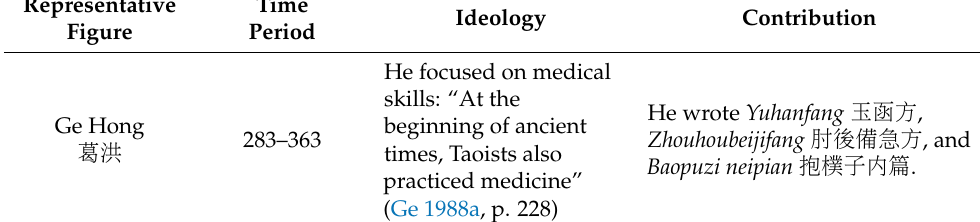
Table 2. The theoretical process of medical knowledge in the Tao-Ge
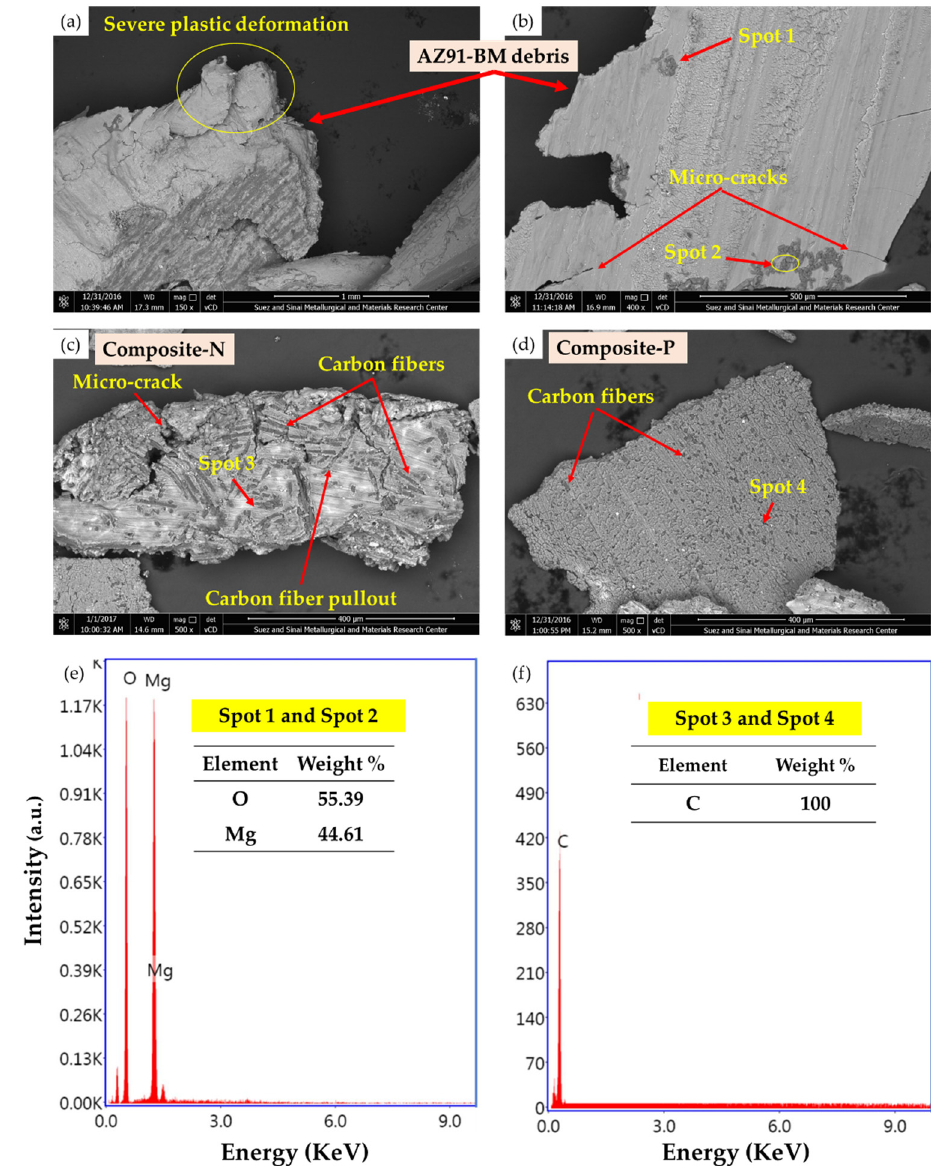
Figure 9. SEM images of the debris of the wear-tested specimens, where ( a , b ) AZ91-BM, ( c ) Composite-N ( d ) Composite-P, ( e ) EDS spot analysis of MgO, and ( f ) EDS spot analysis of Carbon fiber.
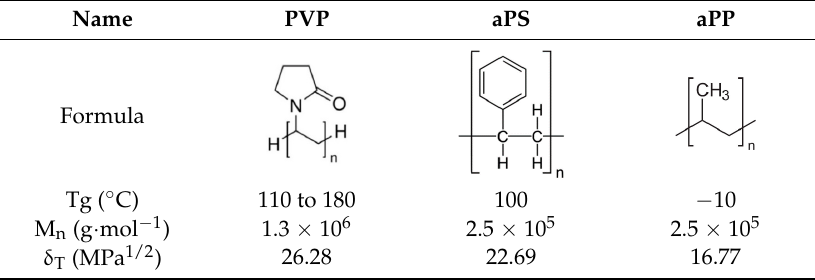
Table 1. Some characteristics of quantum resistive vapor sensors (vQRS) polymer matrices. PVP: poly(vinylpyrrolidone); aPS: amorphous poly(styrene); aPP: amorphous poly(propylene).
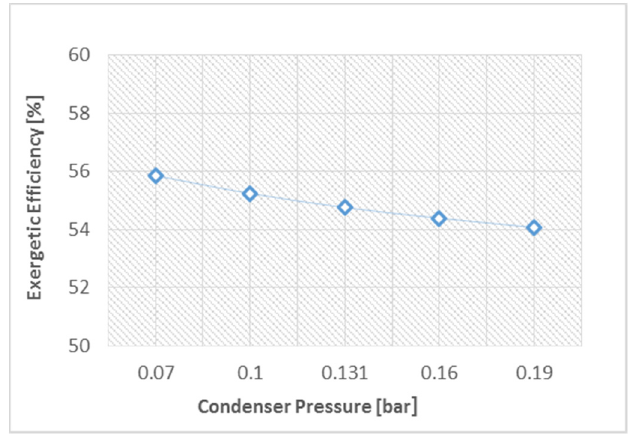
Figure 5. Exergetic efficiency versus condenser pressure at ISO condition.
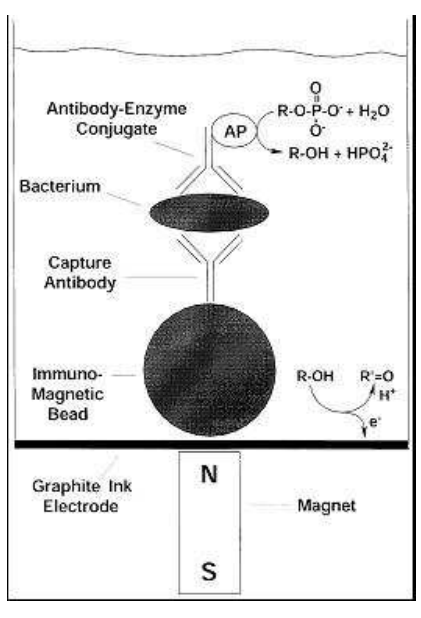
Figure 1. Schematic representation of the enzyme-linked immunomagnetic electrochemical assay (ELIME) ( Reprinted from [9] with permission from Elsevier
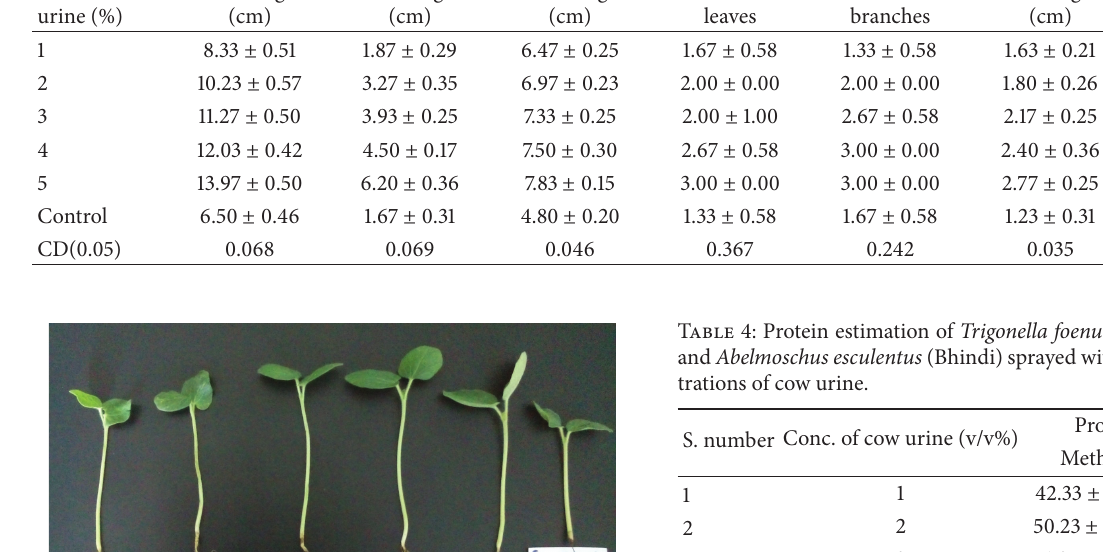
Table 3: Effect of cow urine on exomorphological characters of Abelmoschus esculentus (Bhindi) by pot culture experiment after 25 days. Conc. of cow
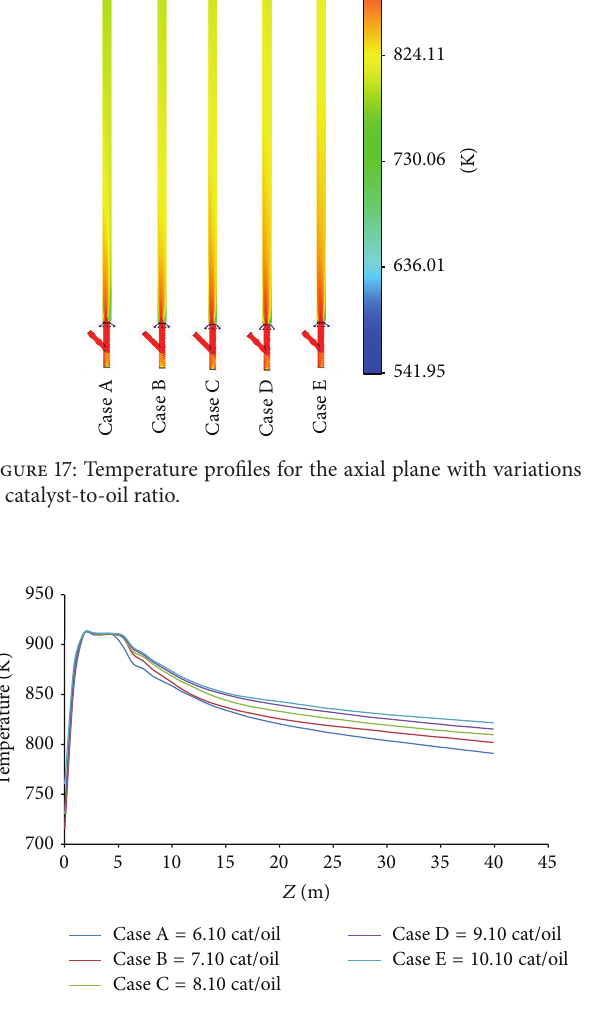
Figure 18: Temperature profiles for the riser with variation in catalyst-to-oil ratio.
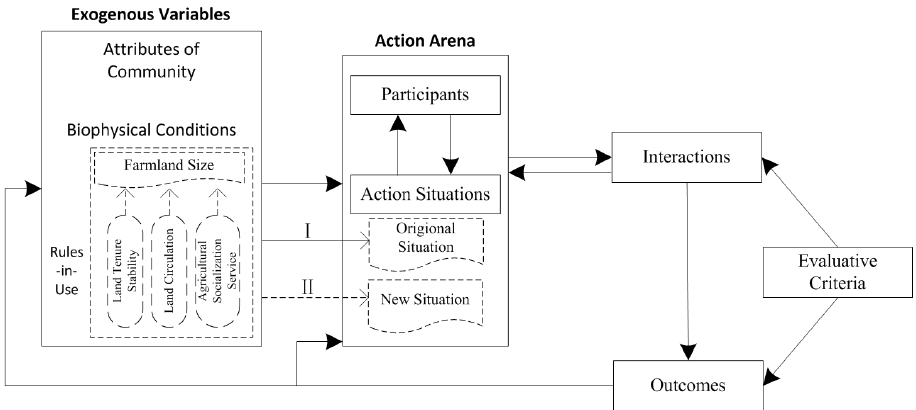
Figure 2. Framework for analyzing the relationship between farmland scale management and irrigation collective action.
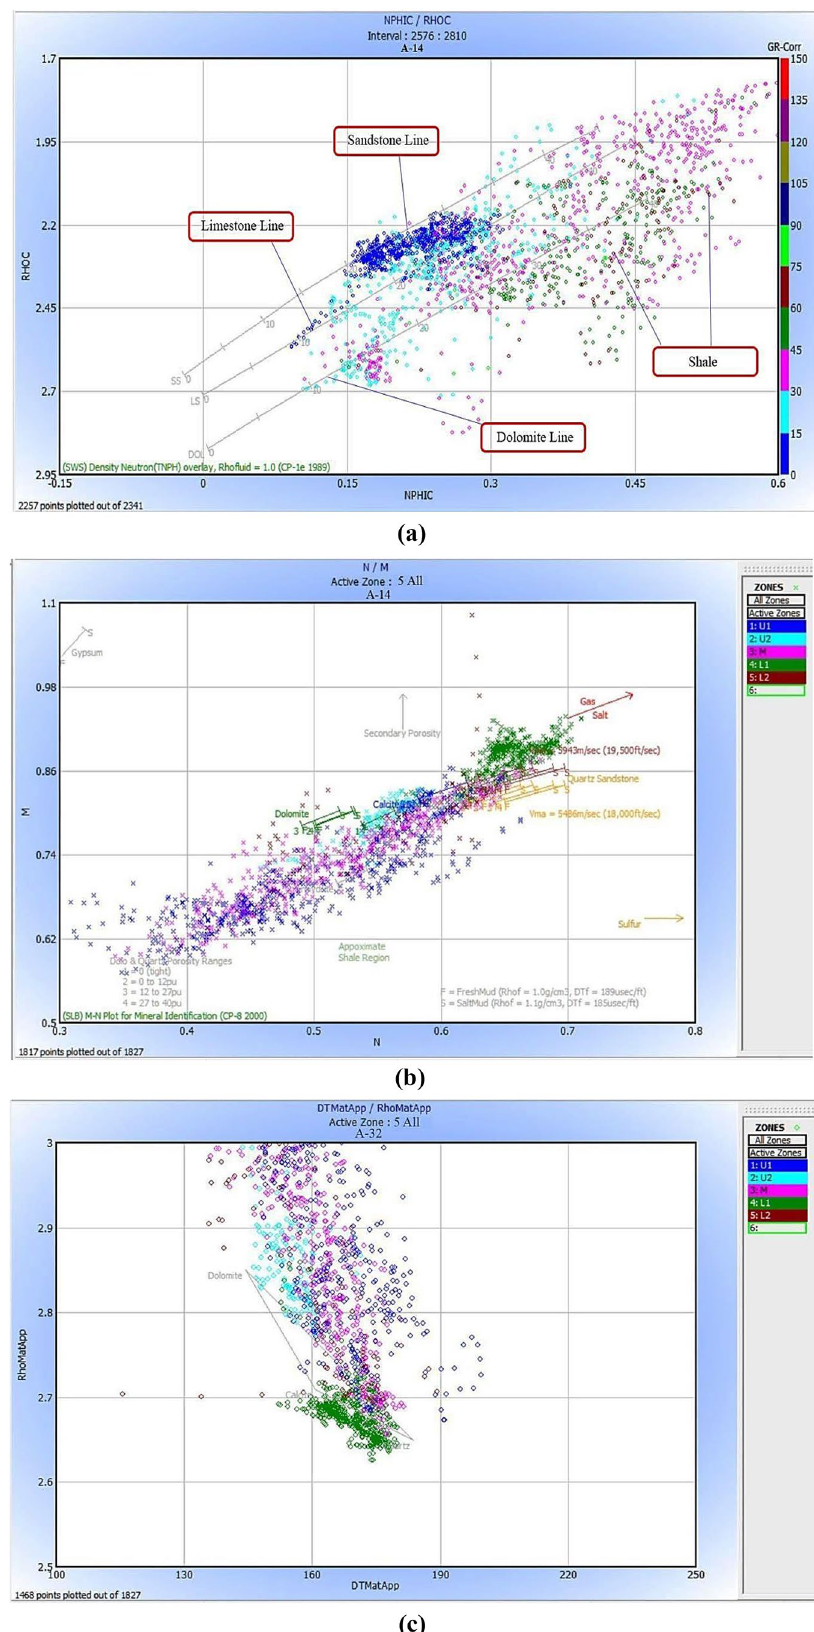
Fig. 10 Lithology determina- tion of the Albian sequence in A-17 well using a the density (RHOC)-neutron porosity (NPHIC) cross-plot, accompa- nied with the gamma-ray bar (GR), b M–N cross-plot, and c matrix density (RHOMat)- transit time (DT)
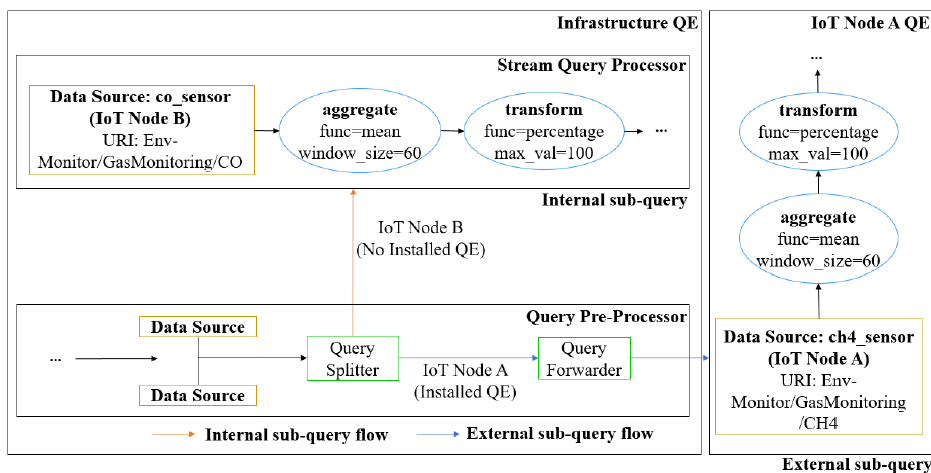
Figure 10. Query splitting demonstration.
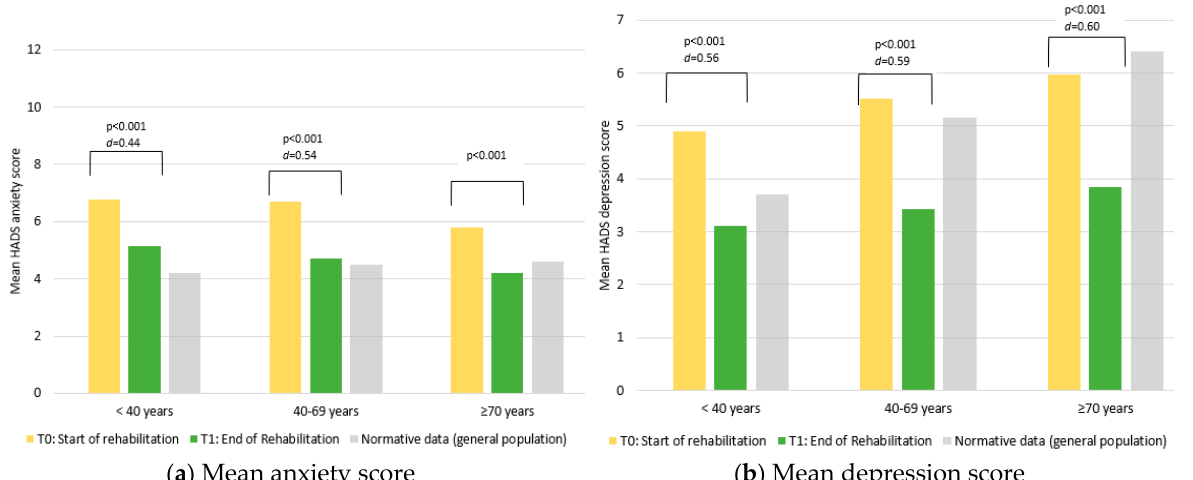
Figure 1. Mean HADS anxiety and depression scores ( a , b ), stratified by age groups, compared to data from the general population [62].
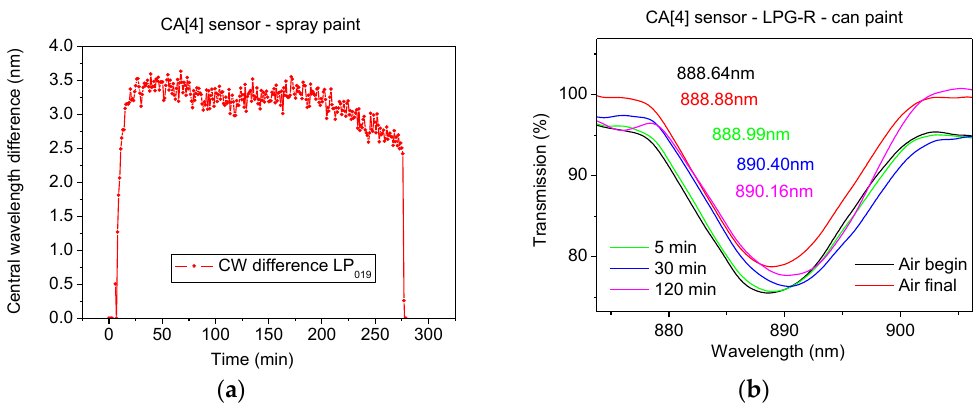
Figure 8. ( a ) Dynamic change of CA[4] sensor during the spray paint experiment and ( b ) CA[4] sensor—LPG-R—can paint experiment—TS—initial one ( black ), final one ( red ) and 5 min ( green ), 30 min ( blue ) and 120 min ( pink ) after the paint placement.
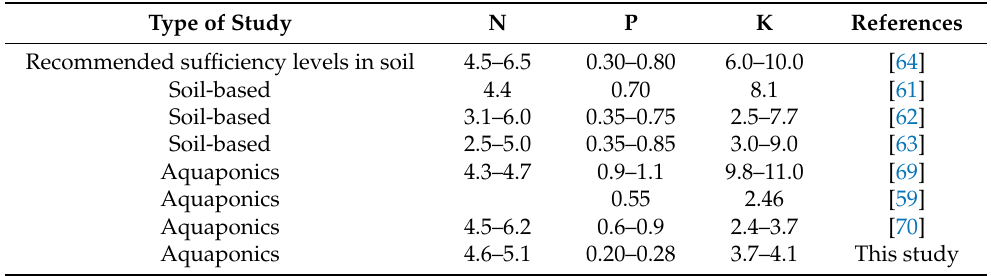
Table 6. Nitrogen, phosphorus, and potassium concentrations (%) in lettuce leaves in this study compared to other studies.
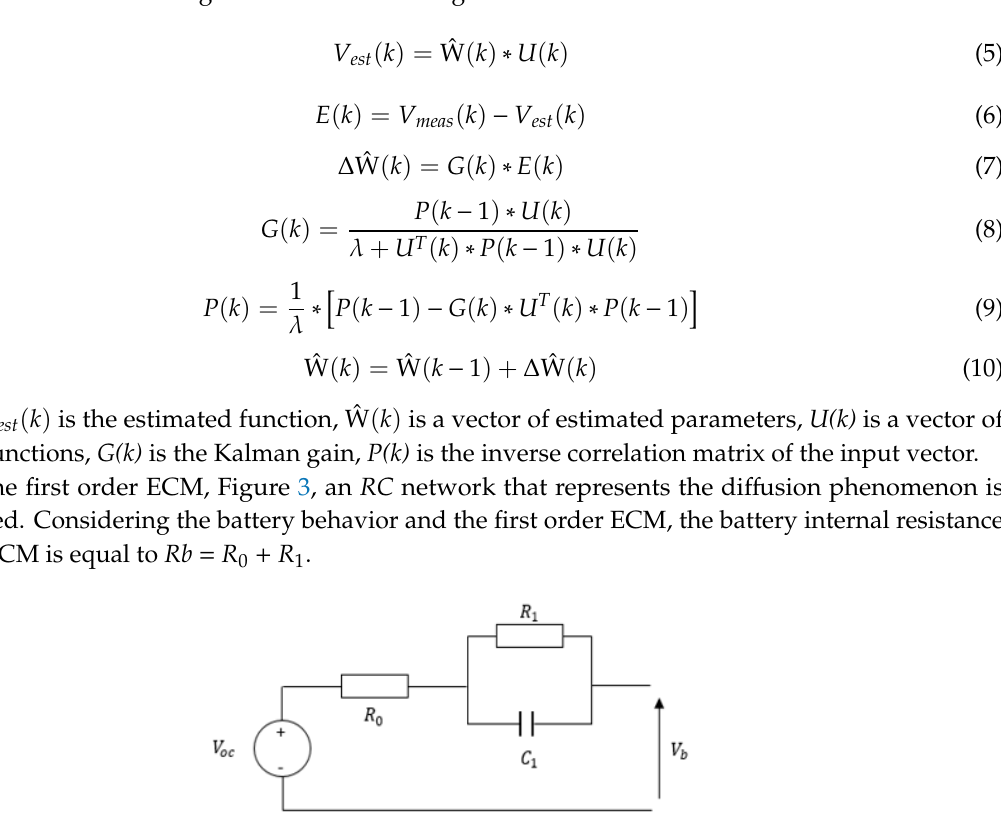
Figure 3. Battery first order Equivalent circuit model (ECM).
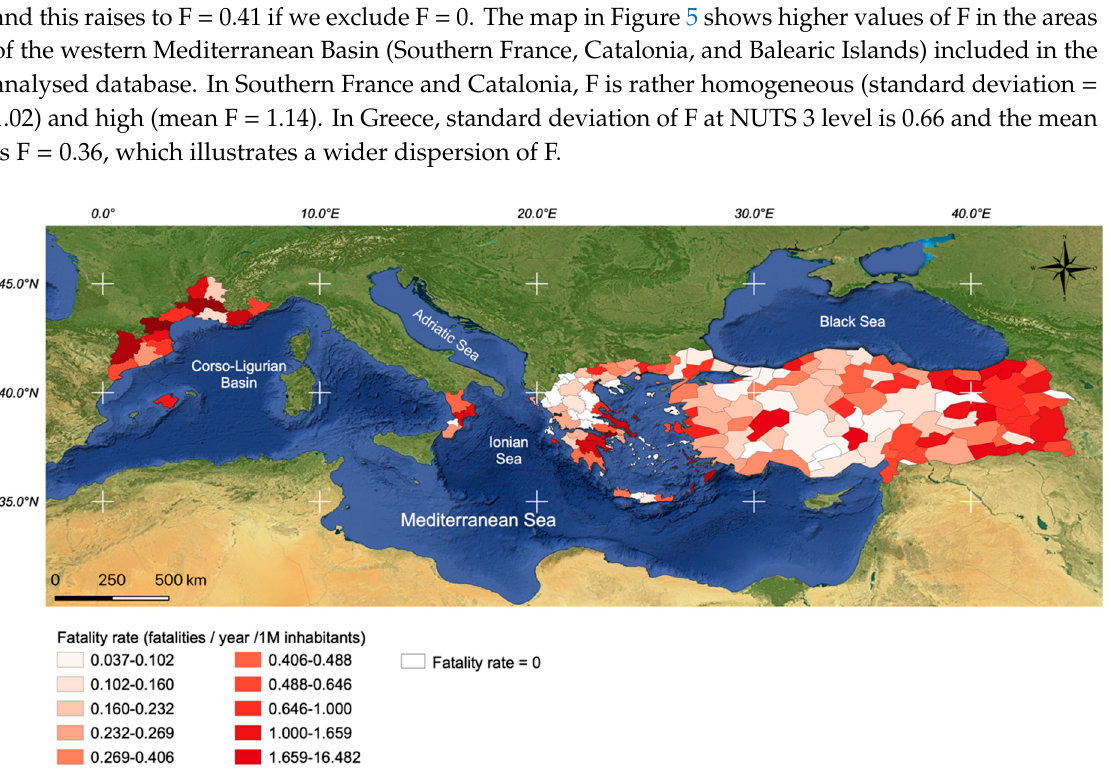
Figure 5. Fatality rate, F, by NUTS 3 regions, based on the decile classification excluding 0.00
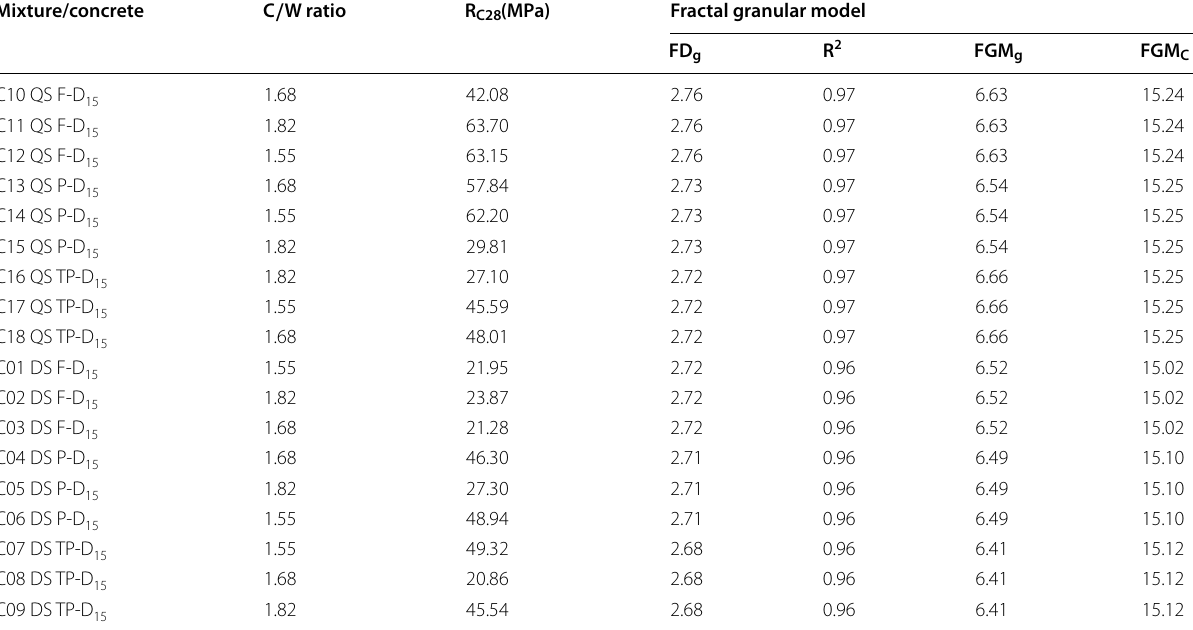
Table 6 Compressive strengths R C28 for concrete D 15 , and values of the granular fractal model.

Problem description: Sift the data above for lines with "compared", then copy each one.

Completed exercise:
Figure 1. Mean HADS anxiety and depression scores ( a , b ), stratified by age groups, compared to data from the general population [62].
Table 6. Nitrogen, phosphorus, and potassium concentrations (%) in lettuce leaves in this study compared to other studies.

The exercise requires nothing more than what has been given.